Having Royal patronage gives ROSL something of an elitist status, and accordingly it has a reciprocal membership list as long as ones arm. Bearing in mind Britain still runs a shadow Empire – The Commonwealth – it means that in all Commonwealth countries there is a reciprocal club, and many also in the United States. When I travel, I rarely stay in hotels, and usually find a reciprocal club to lodge at. That includes homes away from home such as the Union League Club of Chicago , The Cornell Club in New York, and farther flung, yet most welcome abodes such as Nairobi’s Muthaiga Club to the Royal Bombay Yacht Club and the Tanglin Club in Singapore, amongst many others. My overseas trips then, are done with a sense of some appropriate grandeur, social standing and aloofness. Oh, the snobbery !

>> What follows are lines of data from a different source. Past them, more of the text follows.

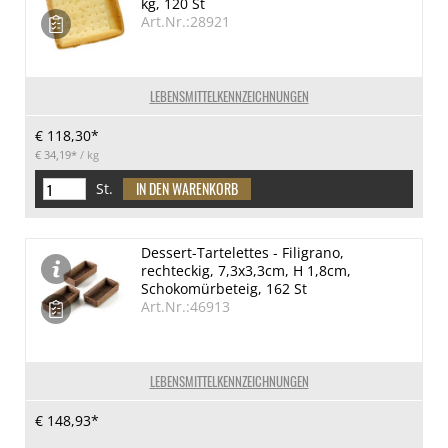
kg, 120 St
Art.Nr.:28921
LEBENSMITTELKENNZEICHNUNGEN
€ 118,30*
€ 34,19*
/ kg
St.
Dessert-Tartelettes - Filigrano,
rechteckig, 7,3x3,3cm, H 1,8cm,
Schokomürbeteig, 162 St
Art.Nr.:46913
LEBENSMITTELKENNZEICHNUNGEN
€ 148,93*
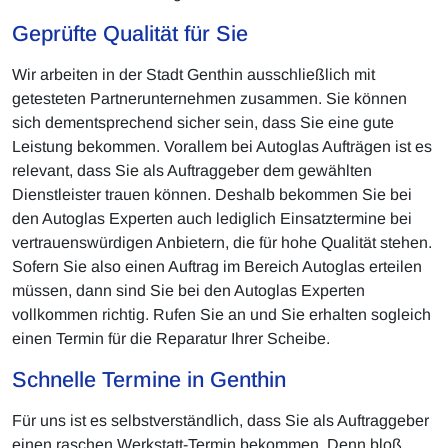
Geprüfte Qualität für Sie
Wir arbeiten in der Stadt Genthin ausschließlich mit
getesteten Partnerunternehmen zusammen. Sie können
sich dementsprechend sicher sein, dass Sie eine gute
Leistung bekommen. Vorallem bei Autoglas Aufträgen ist es
relevant, dass Sie als Auftraggeber dem gewählten
Dienstleister trauen können. Deshalb bekommen Sie bei
den Autoglas Experten auch lediglich Einsatztermine bei
vertrauenswürdigen Anbietern, die für hohe Qualität stehen.
Sofern Sie also einen Auftrag im Bereich Autoglas erteilen
müssen, dann sind Sie bei den Autoglas Experten
vollkommen richtig. Rufen Sie an und Sie erhalten sogleich
einen Termin für die Reparatur Ihrer Scheibe.
Schnelle Termine in Genthin
Für uns ist es selbstverständlich, dass Sie als Auftraggeber
einen raschen Werkstatt-Termin bekommen. Denn bloß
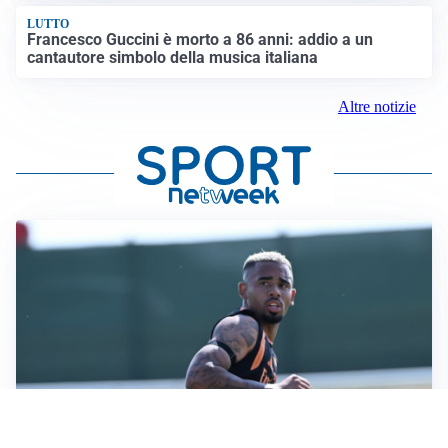
LUTTO
Francesco Guccini è morto a 86 anni: addio a un
cantautore simbolo della musica italiana
Altre notizie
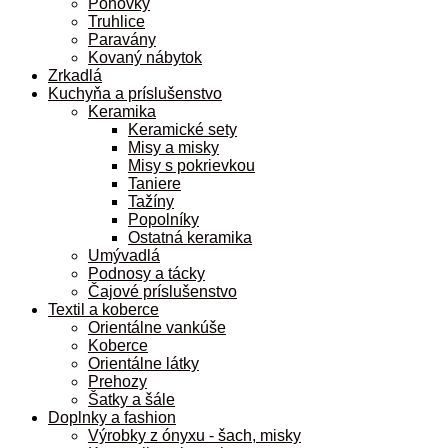
Pohovky
Truhlice
Paravány
Kovaný nábytok
Zrkadlá
Kuchyňa a príslušenstvo
Keramika
Keramické sety
Misy a misky
Misy s pokrievkou
Taniere
Tažíny
Popolníky
Ostatná keramika
Umývadlá
Podnosy a tácky
Čajové príslušenstvo
Textil a koberce
Orientálne vankúše
Koberce
Orientálne látky
Prehozy
Šatky a šále
Doplnky a fashion
Výrobky z ónyxu - šach, misky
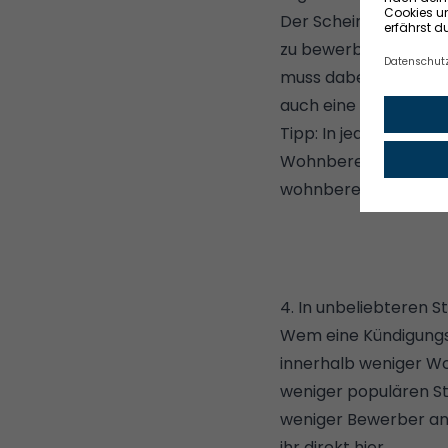
Der Schein berechtig
zu bewerben, die nu
muss dabei aber nicht
auch eine günstige 
Tipp: In jedem Bunde
Wohnberechtigungssch
wohnberechtigungss
4. In unbeliebteren S
Wem eine Kündigungsf
innerhalb weniger Wo
weniger populären St
weniger Bewerber an,
ihr direkt hier
.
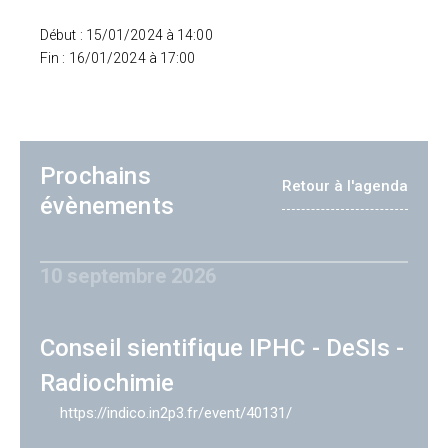
Début : 15/01/2024 à 14:00
Fin : 16/01/2024 à 17:00
Prochains
Retour à l'agenda
évènements
10 septembre 2026
Conseil sientifique IPHC - DeSIs -
Radiochimie
https://indico.in2p3.fr/event/40131/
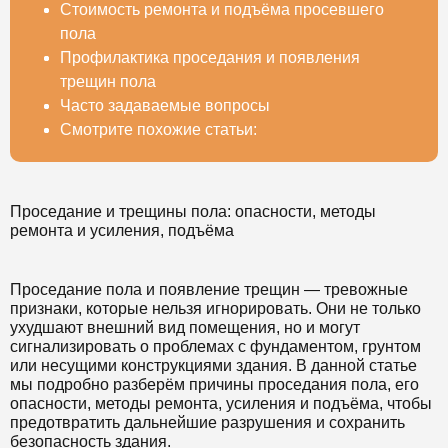
Стоимость ремонта и подъёма просевшего
пола
Профилактика проседания и появления
трещин пола
Часто задаваемые вопросы
Смотрите похожие статьи:
Проседание и трещины пола: опасности, методы
ремонта и усиления, подъёма
Проседание пола и появление трещин — тревожные
признаки, которые нельзя игнорировать. Они не только
ухудшают внешний вид помещения, но и могут
сигнализировать о проблемах с фундаментом, грунтом
или несущими конструкциями здания. В данной статье
мы подробно разберём причины проседания пола, его
опасности, методы ремонта, усиления и подъёма, чтобы
предотвратить дальнейшие разрушения и сохранить
безопасность здания.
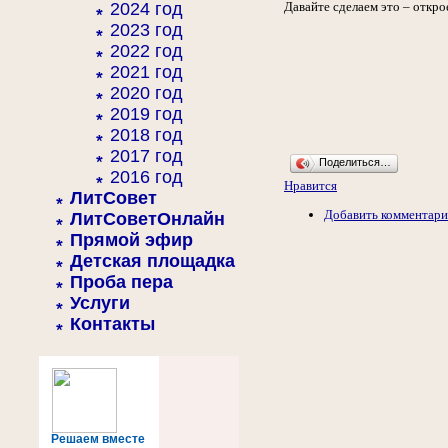
2024 год
Давайте сделаем это – откро
2023 год
2022 год
2021 год
2020 год
2019 год
2018 год
2017 год
Поделиться…
2016 год
Нравится
ЛитСовет
Добавить комментар
ЛитСоветОнлайн
Прямой эфир
Детская площадка
Проба пера
Услуги
Контакты
Решаем вместе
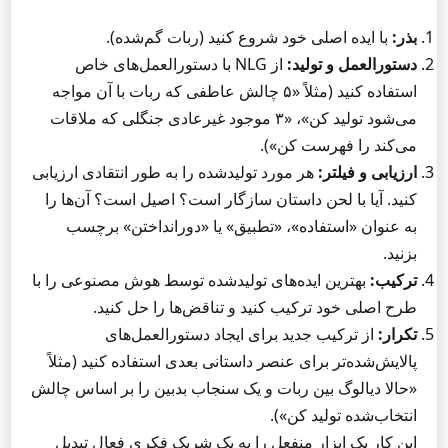
بذر:
با ایده اصلی خود شروع کنید (ربات گم‌شده).
دستورالعمل و تولید:
از NLG با دستورالعمل‌های خاص
استفاده کنید (مثلاً «۵ چالش عاطفی که ربات با آن مواجه
می‌شود تولید کن»، «۳ موجود غیرعادی جنگلی که ملاقات
می‌کند را فهرست کن»).
ارزیابی و فیلتر:
هر مورد تولیدشده را به طور انتقادی ارزیابی
کنید. آیا با لحن داستان سازگار است؟ اصیل است؟ آن‌ها را
به عنوان «استفاده»، «تطبیق» یا «دورانداختن» برچسب
بزنید.
ترکیب:
بهترین ایده‌های تولیدشده توسط هوش مصنوعی را با
طرح اصلی خود ترکیب کنید و تناقض‌ها را حل کنید.
تکرار:
از ترکیب جدید برای ایجاد دستورالعمل‌های
پالایش‌شده‌تر برای عنصر داستانی بعدی استفاده کنید (مثلاً
«حالا دیالوگ بین ربات و یک سنجاب بدبین را بر اساس چالش
انتخاب‌شده تولید کن»).
این کار یک ابزار منفعل را به یک شریک فکری فعال تبدیل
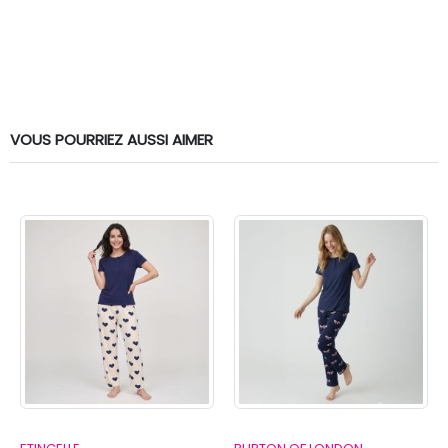
VOUS POURRIEZ AUSSI AIMER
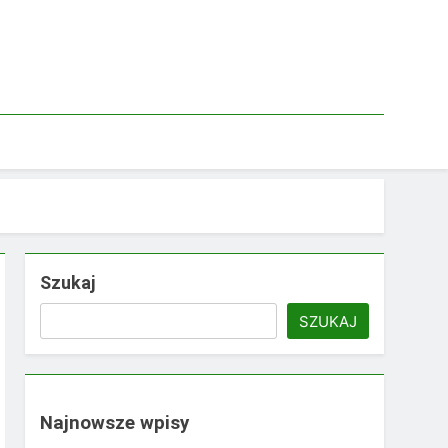
Szukaj
SZUKAJ
Najnowsze wpisy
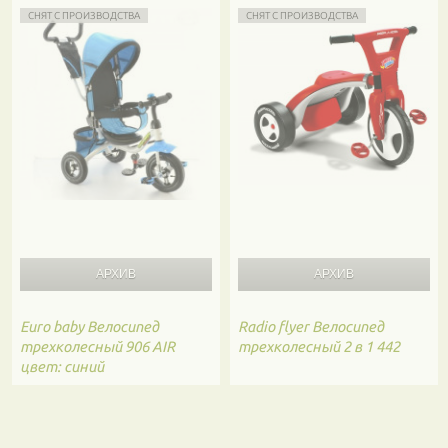
СНЯТ С ПРОИЗВОДСТВА
СНЯТ С ПРОИЗВОДСТВА
Euro baby
Велосипед
Radio flyer
Велосипед
трехколесный 906 AIR
трехколесный 2 в 1 442
цвет: синий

Back to London however, and clubs really mark out the movers and shakers. They also tend to support each other – most grew out of the days of Empire, and have an established network of friendly reciprocal activities. Such it was then, that I was able to take up a visit to the RAF Club, usually the preserve of RAF officers and of other nations officers (The United States airforce officers tend to make good use of it when in London) and enjoy hospitality courtesy of the boys in wings. My family is actually naval in background (My Father served in WWII, my Grandfather saw action in WWI as a Commander) so a visit to one of the other forces social clubs is a pleasant change. Founded in 1918 – when the RAF were still bouncing about in little biplanes – the club is based on the edge of Mayfair at 128 Piccadilly, handily just a brisk walk across Green Park from St. James.
There’s something to be said for keeping the hoi polloi at bay and lounging about immersed in the culture of British military history, which literally drips off the walls. The club possesses a fine collection of war paintings, aircraft and individuals; when arriving, a bust of Arthur “Bomber” Harris greets visitors. Oils of warplanes past grace the rooms, and of course being a club one is allowed to smoke – just try lighting up in an hotel these days. The food, while good, still retains an element of NAAFI cuisine about it, however the club is a wonderful place to sit, chat and take in the ambience of an era and of the grandeur that is Britain, still today.
London’s clubs are a wonder; and with membership at ROSL available now at well affordable prices (our more elderly members keep dying off, a recruitment drive is underway), club land and the ability to enjoy a home away from home rather than a mere hotel is still very much an attainable privilege for those in the know.